The effect of some reductones such as ascorbic acid (AsA), triose reductone (TR), epinephrine (Ep) and their derivatives on cyclic 3', 5'-adenosine monophosphate phosphodiesterase (cAMP PDE) was studied in the presence or absence of Cu2+. AsA, TR, Ep and the reductones related to them inhibited cAMP PDE activity. Among the reductones, TR showed the highest inhibition. AsA, 5-methyl-3,4-dihydroxytetrone, pyrocatechol, p-hydroxyquinone and resorcinol had a relatively high inhibiting activity. The type of inhibition of AsA, TR and Ep was uncompetitive, competitive and noncompetitive, respectively. Cu2+ enhanced the inhibitory action of the reductones markedly and altered the type of inhibition of the reductones.
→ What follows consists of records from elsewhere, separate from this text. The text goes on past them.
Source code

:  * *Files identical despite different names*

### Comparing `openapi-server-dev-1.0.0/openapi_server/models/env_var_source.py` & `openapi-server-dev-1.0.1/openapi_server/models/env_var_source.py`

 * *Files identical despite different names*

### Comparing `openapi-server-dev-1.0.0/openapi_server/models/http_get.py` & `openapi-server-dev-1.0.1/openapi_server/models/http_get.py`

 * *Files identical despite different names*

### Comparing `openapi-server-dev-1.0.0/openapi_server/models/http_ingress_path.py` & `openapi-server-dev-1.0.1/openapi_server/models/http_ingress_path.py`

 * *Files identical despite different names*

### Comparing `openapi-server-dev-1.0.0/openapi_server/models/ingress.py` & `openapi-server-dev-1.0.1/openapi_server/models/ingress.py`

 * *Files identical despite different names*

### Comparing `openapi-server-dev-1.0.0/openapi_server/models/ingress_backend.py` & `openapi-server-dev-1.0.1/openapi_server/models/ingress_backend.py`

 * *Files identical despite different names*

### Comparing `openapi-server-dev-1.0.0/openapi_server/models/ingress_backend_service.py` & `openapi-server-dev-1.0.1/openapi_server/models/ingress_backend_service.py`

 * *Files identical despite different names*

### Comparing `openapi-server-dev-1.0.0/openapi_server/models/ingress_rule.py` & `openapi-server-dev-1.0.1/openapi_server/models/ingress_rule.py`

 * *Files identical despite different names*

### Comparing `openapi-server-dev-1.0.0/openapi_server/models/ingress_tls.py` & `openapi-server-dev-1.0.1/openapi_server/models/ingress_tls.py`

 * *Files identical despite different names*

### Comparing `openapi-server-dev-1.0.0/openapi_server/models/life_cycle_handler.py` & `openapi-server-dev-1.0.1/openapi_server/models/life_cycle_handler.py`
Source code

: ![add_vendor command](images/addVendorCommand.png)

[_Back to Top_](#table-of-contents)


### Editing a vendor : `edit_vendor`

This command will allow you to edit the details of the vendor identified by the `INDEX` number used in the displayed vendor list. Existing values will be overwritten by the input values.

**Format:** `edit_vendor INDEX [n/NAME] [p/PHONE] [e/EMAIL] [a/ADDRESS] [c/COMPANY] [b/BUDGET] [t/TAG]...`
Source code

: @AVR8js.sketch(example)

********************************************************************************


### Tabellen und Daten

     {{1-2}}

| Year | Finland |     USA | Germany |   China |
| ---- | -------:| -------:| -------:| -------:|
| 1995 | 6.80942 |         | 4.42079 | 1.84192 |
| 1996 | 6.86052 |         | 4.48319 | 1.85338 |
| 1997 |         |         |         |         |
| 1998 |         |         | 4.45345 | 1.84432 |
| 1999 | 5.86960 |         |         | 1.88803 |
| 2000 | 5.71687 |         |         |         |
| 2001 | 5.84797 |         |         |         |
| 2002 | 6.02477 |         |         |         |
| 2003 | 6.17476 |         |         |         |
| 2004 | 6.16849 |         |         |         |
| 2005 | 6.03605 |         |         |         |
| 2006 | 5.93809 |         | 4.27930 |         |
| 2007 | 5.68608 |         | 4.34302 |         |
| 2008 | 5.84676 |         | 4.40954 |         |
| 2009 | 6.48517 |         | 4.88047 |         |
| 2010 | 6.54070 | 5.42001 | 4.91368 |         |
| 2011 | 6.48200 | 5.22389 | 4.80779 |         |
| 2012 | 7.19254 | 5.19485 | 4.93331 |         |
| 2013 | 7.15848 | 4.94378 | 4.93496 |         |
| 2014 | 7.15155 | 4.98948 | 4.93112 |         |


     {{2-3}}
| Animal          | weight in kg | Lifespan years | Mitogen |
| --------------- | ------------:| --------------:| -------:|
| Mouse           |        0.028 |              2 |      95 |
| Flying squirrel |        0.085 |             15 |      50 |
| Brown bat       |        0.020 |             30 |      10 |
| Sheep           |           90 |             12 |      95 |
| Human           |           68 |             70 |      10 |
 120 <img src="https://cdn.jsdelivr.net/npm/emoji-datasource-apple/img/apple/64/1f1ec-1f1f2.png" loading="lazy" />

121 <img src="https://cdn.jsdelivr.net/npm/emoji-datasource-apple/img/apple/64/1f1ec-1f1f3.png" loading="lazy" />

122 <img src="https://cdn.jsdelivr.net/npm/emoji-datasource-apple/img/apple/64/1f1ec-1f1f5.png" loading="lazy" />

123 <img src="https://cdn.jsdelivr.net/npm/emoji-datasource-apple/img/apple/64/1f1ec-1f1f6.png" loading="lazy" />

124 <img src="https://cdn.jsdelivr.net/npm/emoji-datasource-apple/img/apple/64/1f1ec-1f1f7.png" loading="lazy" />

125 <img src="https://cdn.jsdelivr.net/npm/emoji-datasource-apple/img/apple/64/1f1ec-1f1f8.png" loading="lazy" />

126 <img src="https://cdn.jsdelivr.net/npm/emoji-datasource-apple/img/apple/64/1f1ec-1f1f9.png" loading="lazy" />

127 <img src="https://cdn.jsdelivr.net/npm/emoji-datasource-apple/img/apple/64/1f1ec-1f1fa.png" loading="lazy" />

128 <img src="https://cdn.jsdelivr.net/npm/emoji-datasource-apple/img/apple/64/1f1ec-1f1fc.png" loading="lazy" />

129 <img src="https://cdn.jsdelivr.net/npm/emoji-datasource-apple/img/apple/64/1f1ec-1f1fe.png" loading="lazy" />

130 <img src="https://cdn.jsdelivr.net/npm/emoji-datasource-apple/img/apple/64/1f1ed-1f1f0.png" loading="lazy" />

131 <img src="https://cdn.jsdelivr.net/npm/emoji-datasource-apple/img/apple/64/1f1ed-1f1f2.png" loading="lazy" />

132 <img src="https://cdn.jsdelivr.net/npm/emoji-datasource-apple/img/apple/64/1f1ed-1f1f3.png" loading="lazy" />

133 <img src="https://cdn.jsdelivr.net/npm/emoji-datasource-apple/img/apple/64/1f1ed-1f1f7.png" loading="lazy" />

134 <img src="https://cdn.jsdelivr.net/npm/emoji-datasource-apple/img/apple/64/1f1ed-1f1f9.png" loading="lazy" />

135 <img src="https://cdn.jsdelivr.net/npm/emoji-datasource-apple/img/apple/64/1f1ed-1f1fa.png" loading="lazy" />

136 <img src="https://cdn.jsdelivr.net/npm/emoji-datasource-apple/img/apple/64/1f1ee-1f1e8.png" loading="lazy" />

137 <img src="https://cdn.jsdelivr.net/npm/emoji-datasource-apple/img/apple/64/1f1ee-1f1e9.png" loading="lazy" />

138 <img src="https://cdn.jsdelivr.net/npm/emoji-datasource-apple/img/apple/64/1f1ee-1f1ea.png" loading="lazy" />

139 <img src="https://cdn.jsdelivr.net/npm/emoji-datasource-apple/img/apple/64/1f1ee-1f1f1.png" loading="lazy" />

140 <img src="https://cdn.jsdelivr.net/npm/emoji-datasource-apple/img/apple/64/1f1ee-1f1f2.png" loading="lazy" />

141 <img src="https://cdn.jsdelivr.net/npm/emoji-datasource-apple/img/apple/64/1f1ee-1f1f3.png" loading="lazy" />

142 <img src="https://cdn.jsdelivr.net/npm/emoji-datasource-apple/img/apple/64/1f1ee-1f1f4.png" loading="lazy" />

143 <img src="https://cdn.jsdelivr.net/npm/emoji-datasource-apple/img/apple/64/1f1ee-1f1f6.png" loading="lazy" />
在有或没有Cu2+存在的情况下,研究了一些还原酮如抗坏血酸(AsA)、丙糖还原酮(TR)、肾上腺素(Ep)及其衍生物对环3',5'-腺苷单磷酸磷酸二酯酶(cAMP PDE)的影响。AsA、TR、Ep及其相关还原酮抑制cAMP PDE活性。在这些还原酮中,TR的抑制作用最强。AsA、5-甲基-3,4-二羟基四酮、邻苯二酚、对苯二酚和间苯二酚具有相对较高的抑制活性。AsA、TR和Ep的抑制类型分别为非竞争性、竞争性和非竞争性。Cu2+显著增强了还原酮的抑制作用,并改变了还原酮的抑制类型。